Hydro-Québec (HQ) enverra dorénavant des factures unilingues anglophones aux 400 000 consommateurs qui l’ont demandé, et rompt avec une tradition de 25 ans d’offrir à ces clients des documents bilingues.
«Quand on a fait la refonte de la facturation, on a fait des groupes de discussions, c’est clair que c’était un des aspects, c’est qu’on trouvait que la facture bilingue était beaucoup trop chargée», explique le porte-parole de la société d’État Louis-Olivier Batty.
M. Batty affirme que HQ a réalisé un sondage auprès de 1141 personnes. «52 % des répondants ont dit que c’était parfait d’avoir une facture unilingue anglaise, pour ceux qui parlent anglais», a-t-il dit.
Lors des 25 dernières années, HQ offrait une facture bilingue, où le français et l’anglais avaient une taille de caractère équivalente, aux clients qui souhaitaient recevoir des services en anglais.
Depuis janvier dernier, ce n’est plus le cas. Ce changement respecte la Charte de la langue française, souligne M. Batty.
HQ en a profité pour ajouter à la facture des informations qu’elle juge plus utiles, comme la température moyenne ou la comparaison entre la consommation actuelle et celle de l’année précédente.
Un recul pour le français
Pour le Mouvement Québec français (MQF) toutefois, il s’agit d’un net recul pour la langue et d’une abdication d’Hydro-Québec, un «symbole de la réussite francophone».
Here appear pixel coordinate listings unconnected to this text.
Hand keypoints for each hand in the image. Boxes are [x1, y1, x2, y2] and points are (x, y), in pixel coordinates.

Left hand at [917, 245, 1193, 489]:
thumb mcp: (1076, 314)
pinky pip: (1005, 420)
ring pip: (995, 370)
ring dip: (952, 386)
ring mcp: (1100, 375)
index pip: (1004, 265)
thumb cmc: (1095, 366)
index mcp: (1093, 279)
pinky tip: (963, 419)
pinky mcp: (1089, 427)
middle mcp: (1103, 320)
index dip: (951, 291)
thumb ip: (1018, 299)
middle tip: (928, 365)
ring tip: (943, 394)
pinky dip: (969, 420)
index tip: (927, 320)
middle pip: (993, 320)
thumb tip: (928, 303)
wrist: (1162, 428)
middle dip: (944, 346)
«Ils sacrifient l’esprit de la Charte pour des raisons de marketing, pour des raisons d’expérience client. C’est tout à fait à condamner», souligne le président de l’organisme, Maxime Laporte.
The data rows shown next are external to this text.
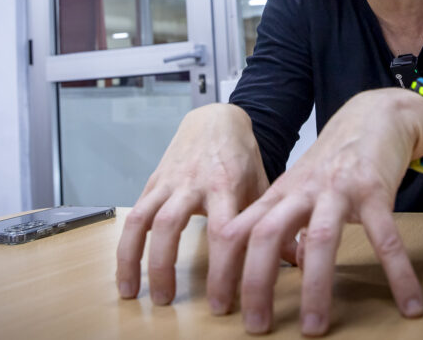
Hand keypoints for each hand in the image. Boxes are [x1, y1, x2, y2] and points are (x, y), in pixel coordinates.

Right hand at [115, 103, 286, 305]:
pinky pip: (132, 216)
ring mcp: (169, 182)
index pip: (223, 232)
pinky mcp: (152, 183)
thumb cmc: (241, 157)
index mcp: (226, 185)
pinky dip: (125, 245)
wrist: (215, 119)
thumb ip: (273, 224)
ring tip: (134, 293)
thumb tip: (297, 261)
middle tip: (168, 303)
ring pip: (143, 220)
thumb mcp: (262, 185)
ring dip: (134, 259)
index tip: (221, 302)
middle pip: (172, 226)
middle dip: (166, 267)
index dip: (221, 269)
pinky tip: (125, 272)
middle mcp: (192, 182)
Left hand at [209, 88, 422, 335]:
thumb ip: (292, 224)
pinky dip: (398, 272)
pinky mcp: (374, 189)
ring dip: (315, 287)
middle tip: (256, 326)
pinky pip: (386, 237)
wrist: (374, 116)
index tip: (219, 306)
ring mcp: (337, 189)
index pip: (238, 230)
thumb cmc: (334, 159)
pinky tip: (410, 303)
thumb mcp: (303, 189)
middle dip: (256, 282)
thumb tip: (295, 266)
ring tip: (316, 327)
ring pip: (319, 240)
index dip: (224, 267)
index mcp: (280, 194)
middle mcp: (301, 191)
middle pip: (266, 235)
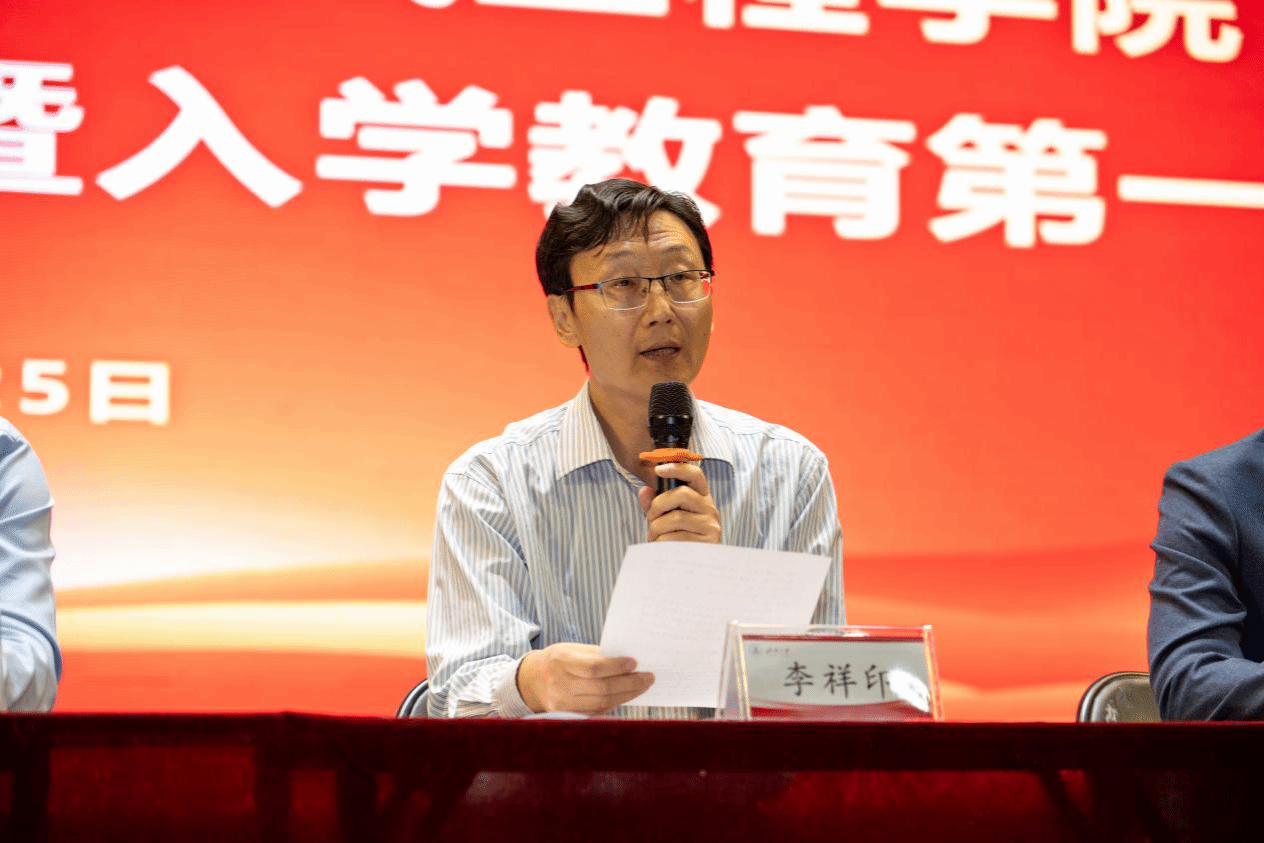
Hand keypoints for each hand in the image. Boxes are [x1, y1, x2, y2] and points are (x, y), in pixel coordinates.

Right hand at [517, 643, 653, 714]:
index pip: (594, 667)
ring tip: (642, 687)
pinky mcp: (568, 715)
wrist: (531, 681)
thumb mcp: (572, 650)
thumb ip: (596, 655)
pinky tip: (627, 696)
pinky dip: (615, 703)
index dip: (616, 667)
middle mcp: (560, 684)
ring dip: (626, 695)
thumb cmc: (557, 661)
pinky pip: (597, 711)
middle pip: (601, 688)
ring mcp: (563, 703)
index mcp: (561, 661)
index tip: (635, 663)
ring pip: (602, 702)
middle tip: (648, 678)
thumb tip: (628, 662)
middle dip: (629, 683)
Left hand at [637, 461, 721, 542]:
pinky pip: (677, 537)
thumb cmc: (676, 537)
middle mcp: (709, 507)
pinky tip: (661, 547)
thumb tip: (644, 490)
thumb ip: (653, 503)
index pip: (694, 474)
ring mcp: (711, 525)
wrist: (690, 566)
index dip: (676, 468)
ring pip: (676, 518)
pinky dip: (661, 542)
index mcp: (700, 496)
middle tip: (650, 518)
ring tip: (653, 536)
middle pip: (681, 494)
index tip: (658, 470)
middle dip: (658, 505)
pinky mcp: (709, 542)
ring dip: (656, 527)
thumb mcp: (663, 516)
Le MQF demande au gouvernement Legault d’intervenir «pour que soit respecté l’esprit de la loi 101».
«On pense que tous les services de l’État et des sociétés publiques devraient être faits en français. Autrement, on nage en plein bilinguisme institutionnel», déplore M. Laporte.
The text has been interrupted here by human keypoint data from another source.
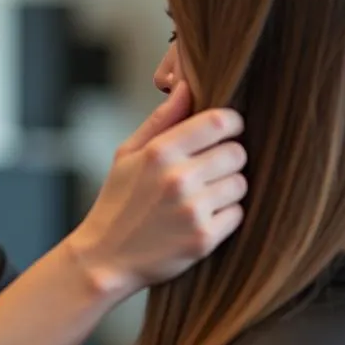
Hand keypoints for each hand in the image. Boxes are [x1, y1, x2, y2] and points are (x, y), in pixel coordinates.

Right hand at [65, 82, 245, 304]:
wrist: (105, 259)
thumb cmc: (117, 202)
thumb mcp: (127, 155)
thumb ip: (161, 121)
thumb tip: (186, 85)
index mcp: (160, 152)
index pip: (219, 122)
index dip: (231, 124)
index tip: (227, 131)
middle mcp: (179, 178)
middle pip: (237, 153)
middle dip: (228, 159)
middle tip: (208, 171)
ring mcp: (193, 210)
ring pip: (240, 184)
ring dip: (227, 189)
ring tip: (201, 197)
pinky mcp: (204, 238)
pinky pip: (237, 214)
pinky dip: (224, 216)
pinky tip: (200, 219)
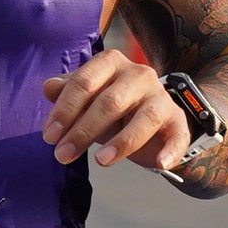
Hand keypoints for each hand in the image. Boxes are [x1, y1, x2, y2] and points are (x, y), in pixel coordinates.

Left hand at [44, 49, 191, 172]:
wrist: (149, 120)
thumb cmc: (110, 108)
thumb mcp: (85, 99)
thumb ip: (66, 92)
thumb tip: (49, 88)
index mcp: (111, 62)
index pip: (84, 82)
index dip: (65, 110)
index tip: (49, 137)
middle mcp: (139, 74)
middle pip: (110, 101)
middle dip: (83, 130)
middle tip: (62, 155)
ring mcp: (161, 96)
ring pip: (145, 117)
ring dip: (122, 142)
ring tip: (100, 161)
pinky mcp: (178, 120)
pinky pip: (178, 134)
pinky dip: (171, 150)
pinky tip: (160, 165)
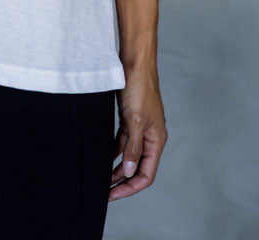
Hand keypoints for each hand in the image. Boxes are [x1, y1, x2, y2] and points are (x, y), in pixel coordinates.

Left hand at [108, 67, 166, 201]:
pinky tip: (103, 159)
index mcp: (156, 140)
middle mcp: (150, 137)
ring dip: (117, 169)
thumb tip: (127, 172)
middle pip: (138, 168)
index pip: (146, 174)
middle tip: (105, 192)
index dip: (130, 187)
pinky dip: (114, 152)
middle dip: (122, 182)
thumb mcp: (135, 121)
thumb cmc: (139, 88)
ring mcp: (140, 129)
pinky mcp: (130, 120)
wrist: (135, 63)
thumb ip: (132, 148)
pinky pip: (123, 143)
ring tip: (102, 180)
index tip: (113, 195)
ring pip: (129, 156)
D’autres organismes comme Revenu Québec correspondent en anglais avec les citoyens qui en font la demande.
Du côté de l’Office québécois de la langue française, on souligne que cette décision respecte en effet la loi. «Une facture uniquement en anglais n’est pas en contravention avec les dispositions de la Charte si le client le demande», a-t-on expliqué.
L’esprit de la loi
Cela ne convainc pas M. Laporte. «Nos institutions publiques doivent faire preuve d’exemplarité à l’égard de leurs pratiques linguistiques. Si tout un chacun peut avoir au Québec des communications uniquement en anglais d’un fleuron québécois... Nos institutions publiques ne doivent pas être bilingues», a-t-il déploré.
La situation est toutefois semblable en Ontario. Chez Hydro One, on souligne par exemple que les clients francophones peuvent obtenir une facture en français et avoir des services dans la langue de Desbiens.